To get started, we are going to recap what we did in your first model and build a correlated version of the same model and compare.
using Pkg
Pkg.add("Distributions")
Pkg.add("StatsBase")
Pkg.add("Statistics")
Pkg.add("Dates")
Pkg.add("MCHammer")
Pkg.add("DataFrames")
Pkg.add("Gadfly")
using DataFrames, MCHammer, Gadfly, Distributions,Statistics, StatsBase, Dates, TimeSeries
n_trials = 10000
Random.seed!(1)
Revenue = rand(TriangularDist(2500000,4000000,3000000), n_trials)
Expenses = rand(TriangularDist(1400000,3000000,2000000), n_trials)
Input_Table = DataFrame(Revenue=Revenue, Expenses=Expenses)
using Distributions, StatsBase, DataFrames, MCHammer #hide
n_trials = 10000
Random.seed!(1)
Revenue = rand(TriangularDist(2500000,4000000,3000000), n_trials)
Expenses = rand(TriangularDist(1400000,3000000,2000000), n_trials)
# The Model
Profit = Revenue - Expenses
#Trial Results : the Profit vector (OUTPUT)
Profit
# Trials or Results Table (OUTPUT)
Trials = DataFrame(Revenue = Revenue, Expenses = Expenses, Profit = Profit)
cormat(Trials)
Using the corvar()
function, we are going to correlate the Revenue and Expenses at -0.8 and generate the results tables for both the correlated and uncorrelated versions.
#Apply correlation to random samples
Rev_Exp_Cor = 0.8
cor_matrix = [1 Rev_Exp_Cor; Rev_Exp_Cor 1]
#Validate input correlation. You can also use cormat() to define the correlation
#matrix from historical data.
cor_matrix
It is very important to join Trial into an array before applying correlation.

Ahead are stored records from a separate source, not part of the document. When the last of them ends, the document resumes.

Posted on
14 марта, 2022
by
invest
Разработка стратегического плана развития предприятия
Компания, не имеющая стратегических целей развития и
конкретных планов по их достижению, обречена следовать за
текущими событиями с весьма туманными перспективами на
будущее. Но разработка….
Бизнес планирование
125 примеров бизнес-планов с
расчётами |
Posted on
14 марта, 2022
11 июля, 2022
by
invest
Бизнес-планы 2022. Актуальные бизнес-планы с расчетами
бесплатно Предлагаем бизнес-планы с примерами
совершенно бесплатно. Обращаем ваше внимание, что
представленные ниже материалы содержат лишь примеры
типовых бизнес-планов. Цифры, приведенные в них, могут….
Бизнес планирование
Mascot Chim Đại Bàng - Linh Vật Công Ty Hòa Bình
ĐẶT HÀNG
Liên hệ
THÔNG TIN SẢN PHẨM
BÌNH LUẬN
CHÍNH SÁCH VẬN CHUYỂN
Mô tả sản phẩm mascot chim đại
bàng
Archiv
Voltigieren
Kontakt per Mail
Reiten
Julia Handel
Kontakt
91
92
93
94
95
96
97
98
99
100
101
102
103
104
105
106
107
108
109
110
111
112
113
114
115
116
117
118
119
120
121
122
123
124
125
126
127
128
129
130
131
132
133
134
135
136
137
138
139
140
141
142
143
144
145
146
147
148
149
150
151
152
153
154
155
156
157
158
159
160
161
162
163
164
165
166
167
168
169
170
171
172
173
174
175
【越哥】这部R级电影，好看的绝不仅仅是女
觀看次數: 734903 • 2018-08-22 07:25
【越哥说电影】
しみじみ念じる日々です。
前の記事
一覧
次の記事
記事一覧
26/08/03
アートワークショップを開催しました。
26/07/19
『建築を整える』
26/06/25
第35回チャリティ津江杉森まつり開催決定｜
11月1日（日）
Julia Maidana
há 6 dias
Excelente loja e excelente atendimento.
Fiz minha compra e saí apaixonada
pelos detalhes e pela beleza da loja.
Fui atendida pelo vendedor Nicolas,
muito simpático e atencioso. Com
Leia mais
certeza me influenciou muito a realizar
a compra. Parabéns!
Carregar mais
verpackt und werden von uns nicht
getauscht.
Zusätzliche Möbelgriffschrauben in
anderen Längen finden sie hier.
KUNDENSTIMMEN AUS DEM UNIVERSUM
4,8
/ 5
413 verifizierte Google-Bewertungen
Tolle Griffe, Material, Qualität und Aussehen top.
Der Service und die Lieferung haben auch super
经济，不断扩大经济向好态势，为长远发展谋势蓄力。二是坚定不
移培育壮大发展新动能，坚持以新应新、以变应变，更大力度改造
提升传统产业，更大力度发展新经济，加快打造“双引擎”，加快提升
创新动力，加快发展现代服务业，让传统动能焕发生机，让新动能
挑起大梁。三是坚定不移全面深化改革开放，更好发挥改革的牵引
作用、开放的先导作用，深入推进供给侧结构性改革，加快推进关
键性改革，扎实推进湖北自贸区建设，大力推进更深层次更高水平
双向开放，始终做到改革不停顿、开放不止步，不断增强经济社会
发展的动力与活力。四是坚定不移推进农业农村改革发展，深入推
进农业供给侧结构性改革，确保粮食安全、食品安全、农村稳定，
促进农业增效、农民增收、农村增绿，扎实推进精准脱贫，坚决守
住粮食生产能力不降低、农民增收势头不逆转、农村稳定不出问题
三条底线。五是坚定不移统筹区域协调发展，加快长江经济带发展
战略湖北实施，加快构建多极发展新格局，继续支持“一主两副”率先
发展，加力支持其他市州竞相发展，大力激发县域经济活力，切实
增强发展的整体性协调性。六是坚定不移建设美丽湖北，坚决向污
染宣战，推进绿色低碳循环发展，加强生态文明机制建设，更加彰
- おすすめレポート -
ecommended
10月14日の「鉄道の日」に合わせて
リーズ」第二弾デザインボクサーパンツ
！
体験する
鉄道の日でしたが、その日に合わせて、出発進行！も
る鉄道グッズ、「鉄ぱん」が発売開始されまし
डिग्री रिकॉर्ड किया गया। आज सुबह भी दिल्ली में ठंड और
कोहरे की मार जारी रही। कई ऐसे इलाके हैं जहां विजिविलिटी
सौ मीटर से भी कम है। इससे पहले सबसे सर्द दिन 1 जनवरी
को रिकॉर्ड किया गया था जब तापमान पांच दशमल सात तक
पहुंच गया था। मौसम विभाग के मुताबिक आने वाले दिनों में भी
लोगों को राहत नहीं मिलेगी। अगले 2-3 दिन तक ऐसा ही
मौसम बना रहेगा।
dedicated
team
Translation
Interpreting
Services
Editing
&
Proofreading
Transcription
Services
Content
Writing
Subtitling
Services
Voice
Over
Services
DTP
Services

Furthermore, this step is necessary in order to produce a sensitivity_chrt()
using Distributions, StatsBase, DataFrames, MCHammer
Input_Table = DataFrame(Revenue=Revenue, Expenses=Expenses)
Correl_Trials = corvar(Input_Table, n_trials, cor_matrix)
rename!(Correl_Trials, [:Revenue, :Expenses])
#Using the correlated inputs to calculate the correlated profit
Correl_Trials.Profit = Correl_Trials.Revenue - Correl_Trials.Expenses
#Verify results
cormat(Correl_Trials)
Input Correlation:
cor(Revenue,Expenses)
Input Correlation for the Correlated Model:
cor(Correl_Trials.Revenue, Correl_Trials.Expenses)
Make sure to put a line in your project that lists all the outputs you can query with the charting and stats functions.
println("Model Outputs: Trials, Correl_Trials, Profit, Correl_Trials.Profit")
Let us compare the percentiles of an uncorrelated model vs. a correlated one.
compresults_df = DataFrame(uprofit = Profit, cprofit = Correl_Trials.Profit )
plot(stack(compresults_df), x=:value, color=:variable, Geom.density)
Using GetCertainty()
we can do some simple probability accounting to assess the likelyhood of making 1m or less in profit :
GetCertainty(Profit, 1000000, 0)
GetCertainty(Correl_Trials.Profit, 1000000, 0)
By accounting for the correlation, we can see the probability of achieving our profit objective dropped by about 5%
fractiles()
allows you to get the percentiles at various increments to be able to compare results along a continuum.
#Uncorrelated
fractiles(Profit)
#Correlated
fractiles(Correl_Trials.Profit)
Sensitivity of uncorrelated results:
sensitivity_chrt(Trials,1)
Sensitivity of correlated results
sensitivity_chrt(Correl_Trials,3)
-
Accounting for correlation meant a 5% (42.5% vs. 47.7%) reduction in probability of not making our goals.
-
The Worse Case goes from -290k to 230k, a 225% difference
-
The critical driver in both cases is expenses.